Yes you can totally run a router off any commercial back up power supply, but that's probably not your issue unless you're trying to run 8 hour AOE Forrest nothing LANs

You can ask your ISP to give you a fixed IP address, when there is a power outage they should give you the same IP back. They're just not putting your old IP back in the pool so nobody else gets it.
But you may find that websites still force users who disconnect to relog, obviously to stop a hacker DDosing you, taking your public IP/spoofing and logging into your accounts.

One option might be to use a mobile signal to login and use that as a fixed IP in a power outage.
Could you get enough bandwidth? Probably not. But you could operate a discord that way.
You could screen share a laptop through your phone to maintain a connection, while gaming or whatever through your regular internet using OBS. Lot of fucking around, probably wouldn't help you much unless the login IP issue is related to one time creds... like using a phone as chat admin while streaming on a laptop

I'd request a fixed IP, but recognise that you've got a thirdie infrastructure problem you can't fix from home.

>> No.2779142

>>2774121
>GSM router
oh god

>> No.2779289

>>2773874
>my IP address changes when i lose power, forcing me to reconfirm my email on discord
things which never happen

>> No.2779290

>>2779138
>You can ask your ISP to give you a fixed IP address
Most wont give you one for free
> taking your public IP/spoofing and logging into your accounts.
Websites usually use cookies and not your IP address to identify you.

>> No.2779354

>>2773874
Haha, he uses Shitcord....

>> No.2779416

>>2773874
didn't read thread so sry if this was said 15 times

>forcing me to reconfirm my email on discord
Something else is going on here. Either you have some extended security activated or it's something else.

>but cost a kidney
how much is a kidney worth to you? one time I nigger rigged my own online (always on inverter, not internet) UPS that would power my whole bedroom for about 2 hours with about $350 of equipment. My bedroom has a power efficient lamp (~4 watts), small power efficient fan (5 watts), my desktop computer with 2 screens (average <100 watts, max 300), a medium size TV and a Roku (about 40 watts). I could double my run time for ~$130 by adding a 2nd deep cycle battery in parallel.

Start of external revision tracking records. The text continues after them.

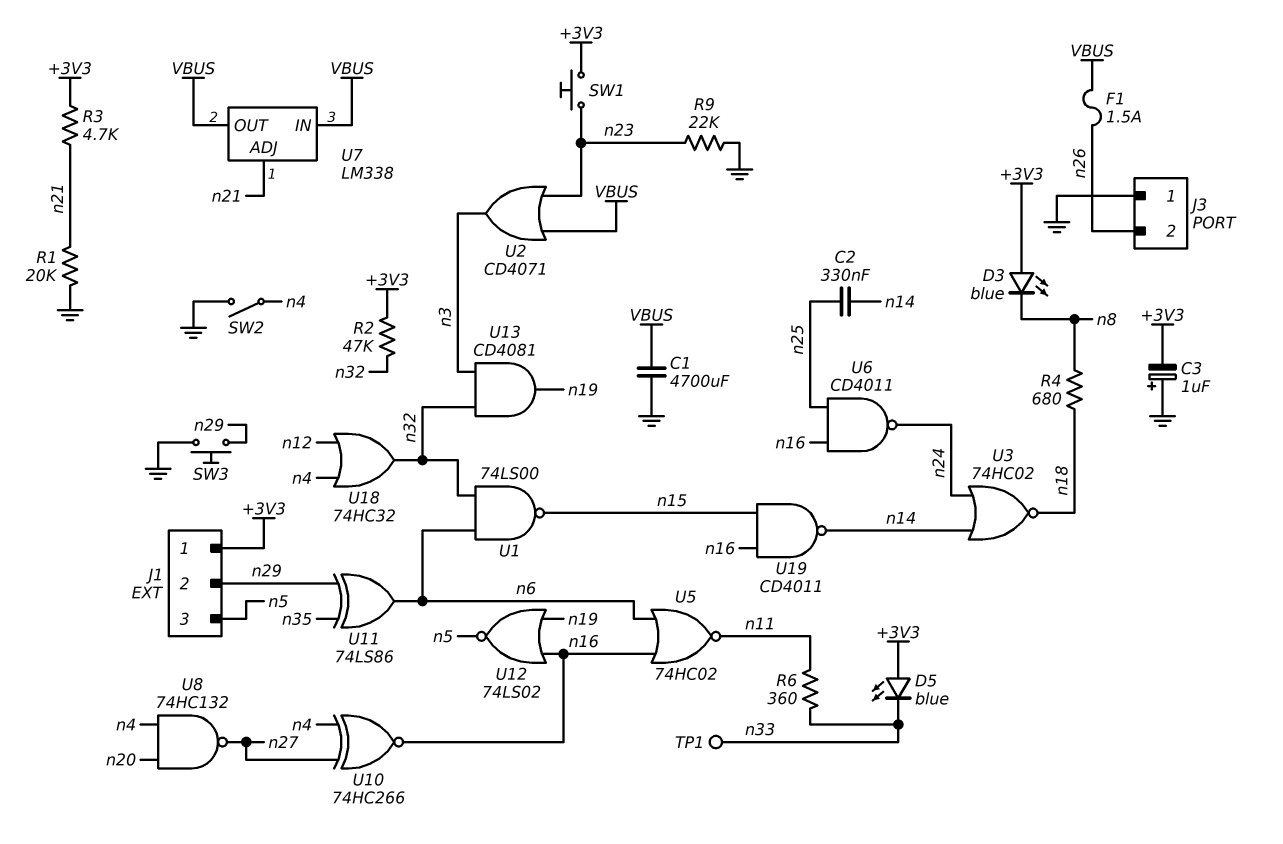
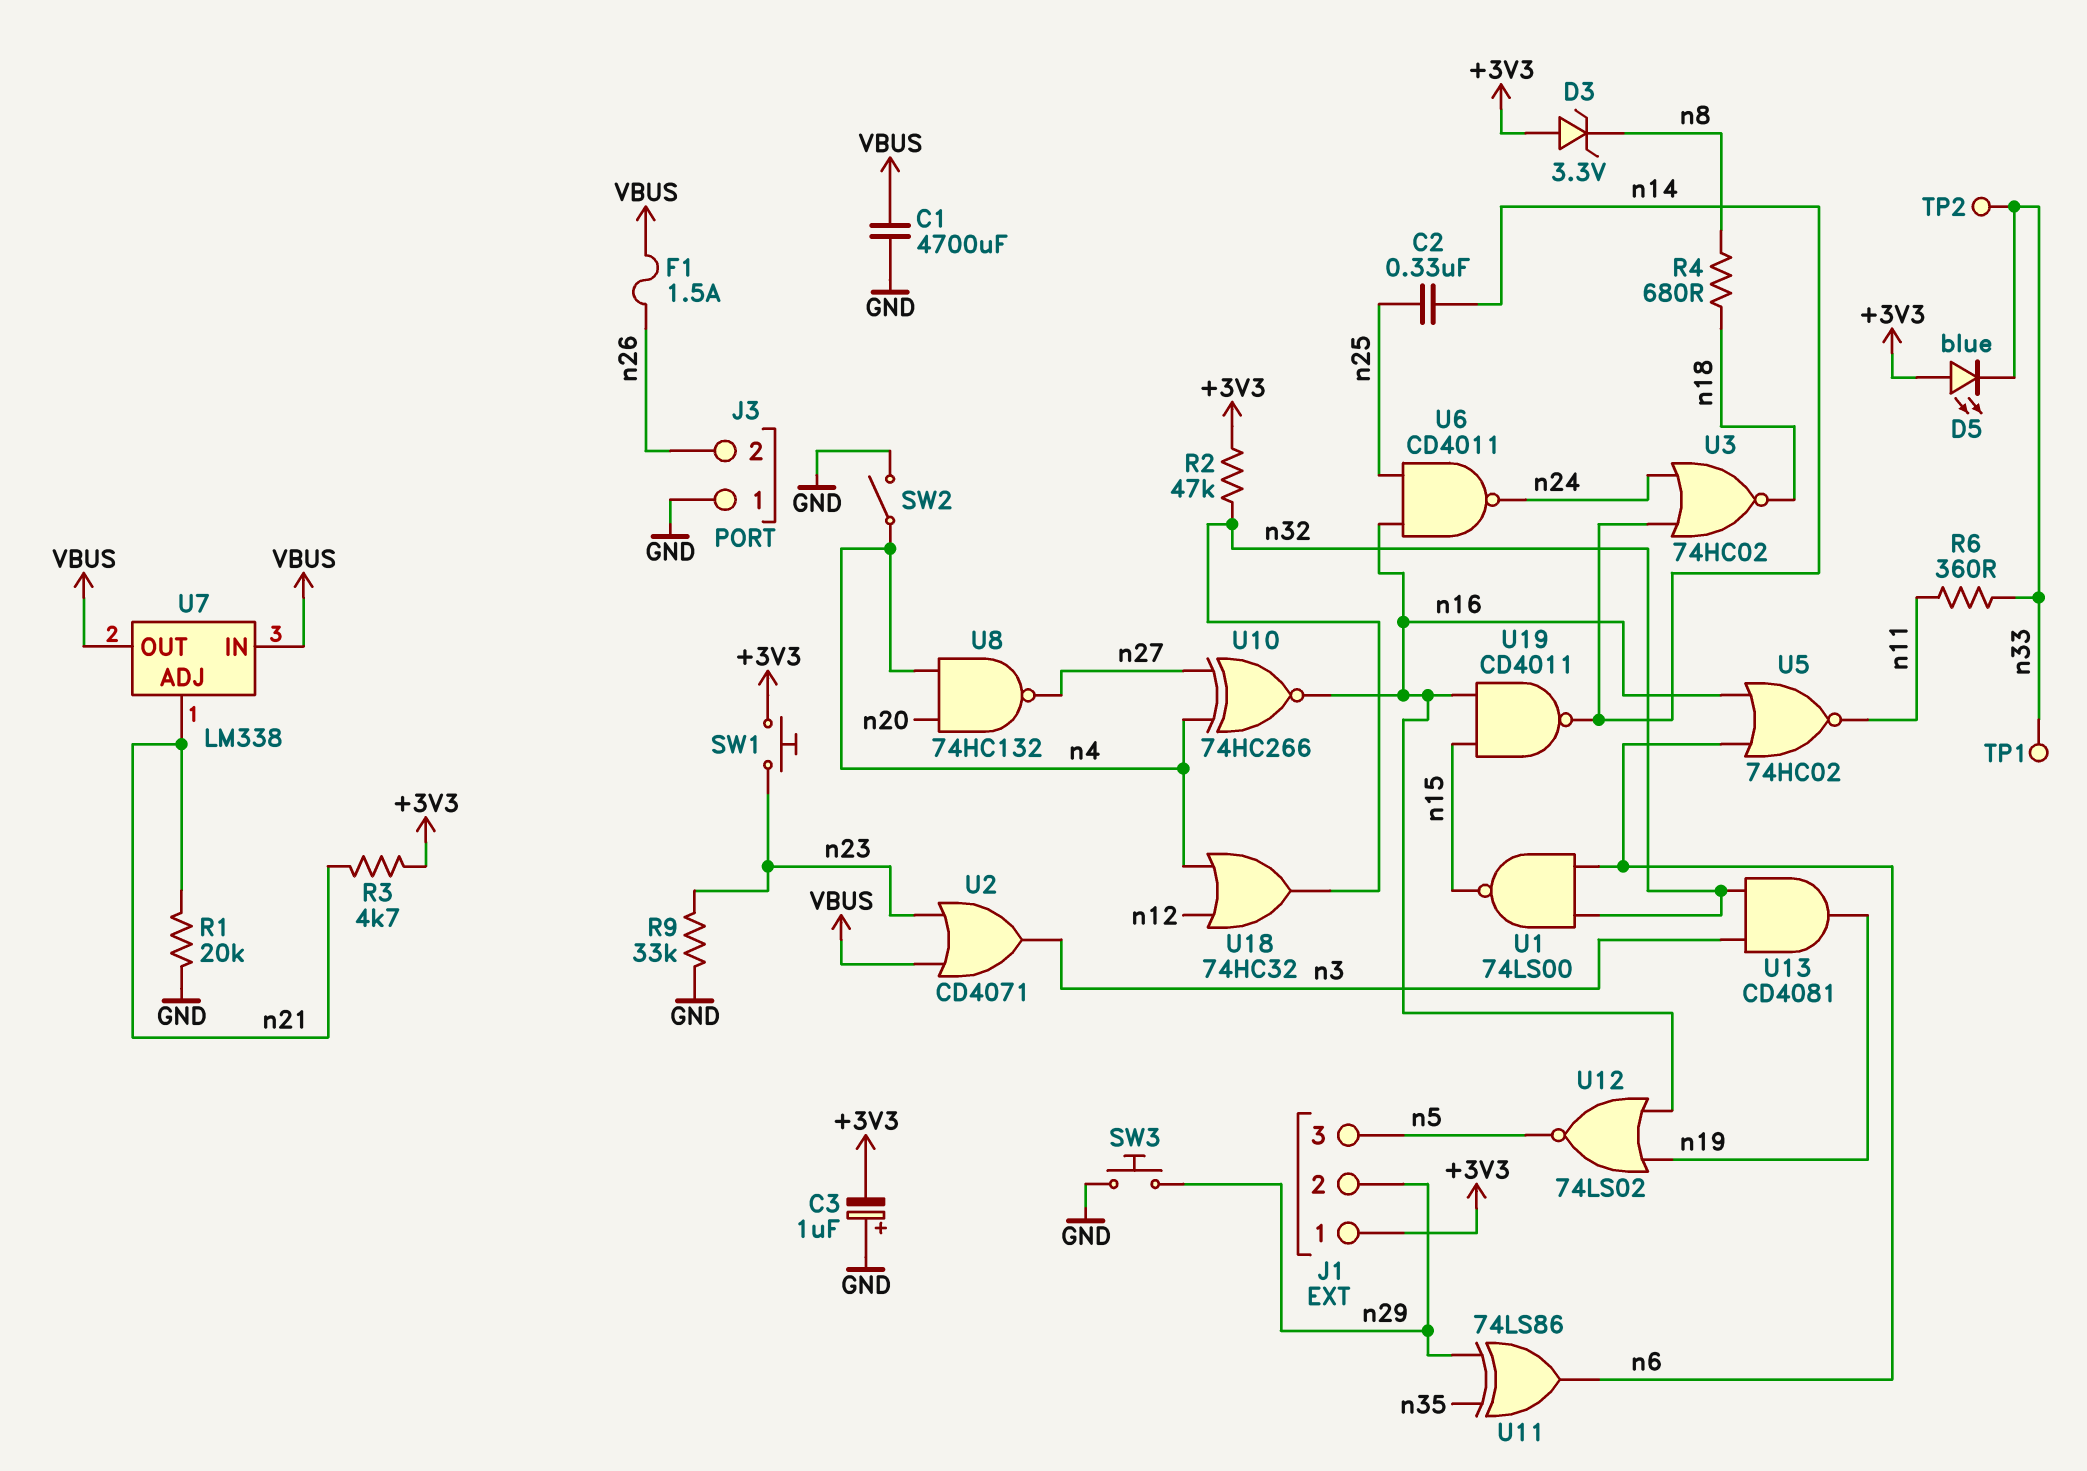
D3: LED blue (A +3V3, K n8) -> zener 3.3V (A +3V3, K n8)
R9: 22k (GND, n23) -> 33k (GND, n23)
TP2: none -> test point (n33)

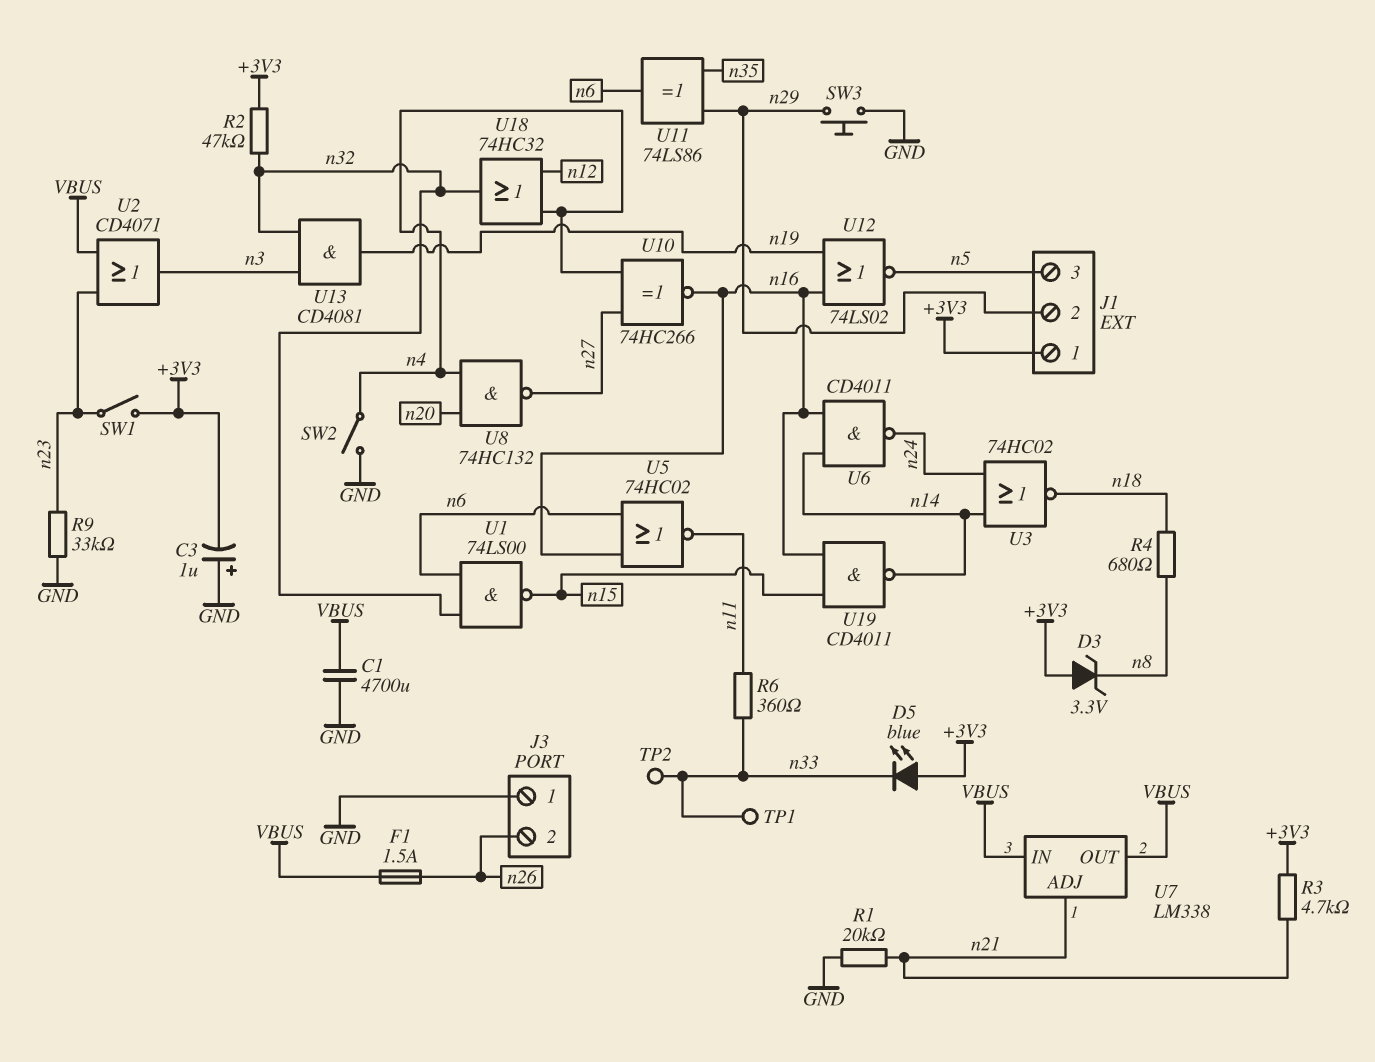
C2: 330nF (n14, n25) -> none
SW1: button (+3V3, n23) -> switch (+3V3, n23)
U6: NAND CD4011 (in n16, in n25, out n24) -> NAND CD4011 (in n14, in n16, out n24)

Basically all I did was took a 14v DC power supply at 10 amps, connected the DC-out into the solar panel terminal on the charge controller, put the battery on the battery terminals of the controller and the load on the battery. I Probly shoulda put a fuse in there somewhere but it worked. The DC power supply was too small but I don't normally run my shit at full power consumption (meter showed typically ~100 watts), and even if I did, it was only a few minutes here and there, so it was good enough. I shut all my stuff off at night or put it in sleep mode, so a lot more watts went to charging the battery when I was away.

It worked exactly as I expected. The only way I'd ever notice the power was out is if I happen to notice the DC power supply LED was not lit up, or I go to another room and see there is no power. That being said, I only rolled this way for like a month and nothing got fried or caught fire, so I dunno how long term would work out. I'm sure a much smaller setup for just a router and modem could be rigged for much cheaper, especially since you probably won't need an inverter.